This is a requirement for the JSON search engine, which has now become the main priority for the website. I'm implementing Porter2 as described here, with some guidance from the JS implementation by Kristopolous, although I'm already finding that XSLT will require a different approach in many ways. I'm building a unit test in XSpec as I go. I'm also learning from JT's implementation of the original Porter, although they are significantly different. 120 minutes.
Did a lot more bugfixing, and tested with the newly-ready Cornhill 1860; I think the script is now robust. Also we did an intro-to-XPath workshop at this morning's meeting. 180 minutes.
Found some bugs in my sql-to-tei code, specifically in the script which writes scripts to add and move XML files following the merge of data. I've now fixed and tested the code and it seems to be OK; the fallout took a couple of hours to fix, though, since a handful of files across a number of directories had been duplicated (new file with different filename not added to repo; old file not moved to obsolete).
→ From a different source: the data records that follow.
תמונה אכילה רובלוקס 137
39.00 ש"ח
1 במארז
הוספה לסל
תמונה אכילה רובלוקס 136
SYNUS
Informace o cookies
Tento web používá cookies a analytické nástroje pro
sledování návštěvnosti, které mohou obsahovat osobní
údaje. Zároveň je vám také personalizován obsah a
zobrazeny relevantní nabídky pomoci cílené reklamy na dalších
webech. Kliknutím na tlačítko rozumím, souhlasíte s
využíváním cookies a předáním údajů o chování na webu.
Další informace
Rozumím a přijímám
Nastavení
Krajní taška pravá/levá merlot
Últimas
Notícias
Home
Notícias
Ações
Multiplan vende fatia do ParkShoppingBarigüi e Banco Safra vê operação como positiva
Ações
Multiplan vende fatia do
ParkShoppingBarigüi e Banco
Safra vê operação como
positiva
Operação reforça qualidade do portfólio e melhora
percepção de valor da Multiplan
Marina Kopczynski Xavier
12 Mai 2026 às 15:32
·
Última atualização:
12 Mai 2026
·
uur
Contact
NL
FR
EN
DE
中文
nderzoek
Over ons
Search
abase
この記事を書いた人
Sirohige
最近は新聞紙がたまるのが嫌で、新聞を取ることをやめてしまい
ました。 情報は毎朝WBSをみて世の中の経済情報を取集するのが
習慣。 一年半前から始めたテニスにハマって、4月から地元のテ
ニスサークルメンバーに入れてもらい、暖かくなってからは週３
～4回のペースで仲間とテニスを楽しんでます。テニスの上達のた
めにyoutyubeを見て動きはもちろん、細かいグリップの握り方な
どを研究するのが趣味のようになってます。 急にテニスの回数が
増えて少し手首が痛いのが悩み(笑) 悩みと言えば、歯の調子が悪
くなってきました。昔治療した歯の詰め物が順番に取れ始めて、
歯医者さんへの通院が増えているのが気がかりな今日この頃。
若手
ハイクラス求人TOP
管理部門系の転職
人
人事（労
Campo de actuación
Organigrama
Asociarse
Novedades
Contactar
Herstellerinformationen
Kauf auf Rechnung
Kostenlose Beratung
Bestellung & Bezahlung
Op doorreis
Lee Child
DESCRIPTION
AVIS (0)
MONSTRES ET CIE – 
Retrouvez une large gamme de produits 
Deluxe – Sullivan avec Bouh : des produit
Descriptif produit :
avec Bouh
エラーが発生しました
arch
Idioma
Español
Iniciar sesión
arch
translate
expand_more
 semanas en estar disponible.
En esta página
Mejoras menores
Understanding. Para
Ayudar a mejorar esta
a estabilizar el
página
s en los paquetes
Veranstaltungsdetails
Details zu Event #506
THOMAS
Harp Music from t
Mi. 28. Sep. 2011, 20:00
Fixed all of these carefully, and dealt with a conflict suffered by KSHF caused by this.
Also doubled the size of a db field per AC.
Added two new fields, being a VIAF id field which turns into a link to the VIAF record, and a hashtag field for the persons table. The latter required a rewrite of the diagnostics, and some testing. 120 minutes.
Our weekly meeting analysed and discussed some interesting edge case linked poems. I have new TODOs from the meeting. 150 minutes.
We discovered some broken images on the file server; it turned out they were TIFFs, but named *.jpg. I wrote this quick script to check all the images on the server. It found 44, which we'll replace when we have the chance.
#!/bin/bash echo "Checking all images to see if they are really images." > temp.txt find . -iname "*.jpg" -type f -print0 | while IFS= read -r -d $'\0' file; do INFO=`file "$file"` if ! [[ $INFO =~ 'JPEG' ]]; then echo "$file" >> temp.txt fi done let lines=`wc -l < temp.txt` echo "List of images which are not real JPEGs." > falseJpegs.txt echo "----------------------------------------" >> falseJpegs.txt echo "" >> falseJpegs.txt sort temp.txt >> falseJpegs.txt echo "Found $lines broken images, listed in falseJpegs.txt."
The Jenkins build broke because some of the new files being processed have keywords in them that trigger the build failure. Fixed this by editing the log parse rules. 20 minutes.
Following discussion with AC, added a new diagnostic to catch cases where pseudonyms have possibly been omitted from the db record. Also added a complete listing page for all historical people; added more info to their individual person pages; and switched on rendering of non-transcribed poems, since these pages all link to them. Need to do more work on making those pages look more useful, but it's a start. Also discussed creating a file full of linkGrp elements, as MoEML has. 240 hours.
A number of changes arising out of discussions yesterday and today:
Documentation and rendering for choice/sic/corr implemented and tested.
Link to XML on poem page rendering (needs prettying up).
Discussion on how to encode elision initiated on TEI-L.
Fixes to rendering to handle previously-unexpected scenarios in which lgs appear within notes and/or epigraphs, but should not be processed or counted as lines in the main poem.
I've been working on generating JSON files in support of the search, mostly with the aim of supporting the search filters, as we do in other projects like Keats. The work is going well, but what I'm not really clear about yet is where to draw the line between convenience and file size; for example, I can include details of the periodical title and folder path with every poem retrieved under any category, or I could include only an id and have a small JSON file for periodical information which I use to look that info up when needed. Still thinking about all of this.